Nelle allergie alimentari la prima indicazione è l’allontanamento dell’alimento responsabile: semplicemente si evita che il soggetto venga a contatto con quel cibo. Ci sono pazienti però che hanno molteplici alimenti coinvolti o che hanno una tale sensibilità che anche l’ingestione di piccolissime quantità dell’alimento induce disturbi severi di tipo anafilattico: in questo caso, sotto il nostro diretto controllo, il paziente comincerà ad assumere dosi molto basse dell’allergene che subiranno progressivi e moderati aumenti che sono in genere ben tollerati e che nel giro di qualche mese portano ad assumere senza problemi l’alimento cui il paziente era sensibile. E’ una metodica efficace ma delicata, non è esente da rischi di reazioni avverse per cui deve essere eseguita in ambienti esperti in grado di combattere rapidamente il possibile instaurarsi di ogni tipo di reazione. I risultati sono favorevoli in circa l’80% dei pazienti.

In questo periodo di fioritura molti abusano di antistaminici e cortisonici per controllare i sintomi. Ci sono rischi per la salute?
No, i nuovi antistaminici (rupatadina, levocetirizina, bilastina) sono efficaci e non hanno effetti collaterali né sul nostro sistema nervoso né a livello epatico né a livello cardiaco; perciò chi è sintomatico è bene che li usi anche per periodi lunghi. Il problema è che questo trattamento ha solo un valore di contenimento dei sintomi ma non blocca l’instaurarsi di reazioni infiammatorie croniche delle mucose per cui non è indicato usare solo gli antistaminici per i pazienti con malattie allergiche importanti (asma bronchiale, gravi riniti): per queste patologie bisogna instaurare un trattamento desensibilizzante specifico, ovvero il vaccino.
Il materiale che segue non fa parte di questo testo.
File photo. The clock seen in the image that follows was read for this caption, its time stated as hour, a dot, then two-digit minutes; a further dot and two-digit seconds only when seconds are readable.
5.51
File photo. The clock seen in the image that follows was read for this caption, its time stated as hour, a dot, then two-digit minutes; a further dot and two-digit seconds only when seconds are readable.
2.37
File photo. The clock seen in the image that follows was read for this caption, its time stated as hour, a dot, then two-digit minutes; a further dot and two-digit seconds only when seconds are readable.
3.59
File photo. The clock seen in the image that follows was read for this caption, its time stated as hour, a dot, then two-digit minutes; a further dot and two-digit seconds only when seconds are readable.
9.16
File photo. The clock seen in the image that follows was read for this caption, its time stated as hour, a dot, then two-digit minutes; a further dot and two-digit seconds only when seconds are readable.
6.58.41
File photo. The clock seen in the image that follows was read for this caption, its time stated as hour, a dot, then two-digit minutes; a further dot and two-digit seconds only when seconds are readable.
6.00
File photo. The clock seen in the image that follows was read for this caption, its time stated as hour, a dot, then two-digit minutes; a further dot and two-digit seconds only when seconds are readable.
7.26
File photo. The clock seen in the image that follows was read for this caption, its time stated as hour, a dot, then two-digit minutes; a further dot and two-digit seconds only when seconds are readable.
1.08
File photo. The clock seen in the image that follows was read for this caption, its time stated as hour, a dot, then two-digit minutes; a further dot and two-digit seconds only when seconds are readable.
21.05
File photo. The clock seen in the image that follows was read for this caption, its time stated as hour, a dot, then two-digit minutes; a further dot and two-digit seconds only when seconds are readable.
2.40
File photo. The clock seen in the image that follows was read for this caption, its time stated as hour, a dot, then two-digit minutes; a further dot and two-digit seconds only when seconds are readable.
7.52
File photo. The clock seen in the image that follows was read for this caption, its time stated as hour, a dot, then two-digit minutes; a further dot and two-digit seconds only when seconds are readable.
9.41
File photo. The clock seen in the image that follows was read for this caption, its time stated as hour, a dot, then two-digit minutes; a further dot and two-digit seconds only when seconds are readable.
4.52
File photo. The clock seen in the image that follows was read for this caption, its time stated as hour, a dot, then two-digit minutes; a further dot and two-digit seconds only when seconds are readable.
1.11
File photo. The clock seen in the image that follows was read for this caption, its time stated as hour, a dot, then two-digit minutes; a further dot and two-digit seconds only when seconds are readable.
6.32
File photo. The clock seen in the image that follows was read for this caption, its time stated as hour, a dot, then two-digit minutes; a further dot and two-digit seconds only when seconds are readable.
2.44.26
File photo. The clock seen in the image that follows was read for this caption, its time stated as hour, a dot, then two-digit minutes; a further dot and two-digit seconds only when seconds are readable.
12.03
Per quel che riguarda i cortisonici sono assolutamente sicuri e incapaci di dare effetti collaterali. Mi riferisco ai cortisonici inalatori (nasali, bronchiali) che vengono assorbiti solo in minima parte: diverso è il problema dei cortisonici orali o parenterali, quelli che si iniettano, il cui uso noi lo riserviamo alle manifestazioni particolarmente severe e per periodi brevi.

Una volta individuato l'allergene, se c'è il vaccino e decidendo di farselo: dura tutta la vita?
I trattamenti desensibilizzanti specifici vanno eseguiti per 3-5 anni; in generale otteniamo un soddisfacente risultato clinico, con un beneficio superiore al 70%, in circa l’80% dei pazienti. La metà di chi ha ottenuto beneficio clinico lo conserva per tutta la vita. Dell’altra metà, un 25 % sta bene alcuni anni e poi diventa di nuovo sintomatico e quindi necessita di un ulteriore ciclo di terapia, il rimanente 25 % si sensibilizza a nuovi allergeni che eventualmente bisognerà trattare.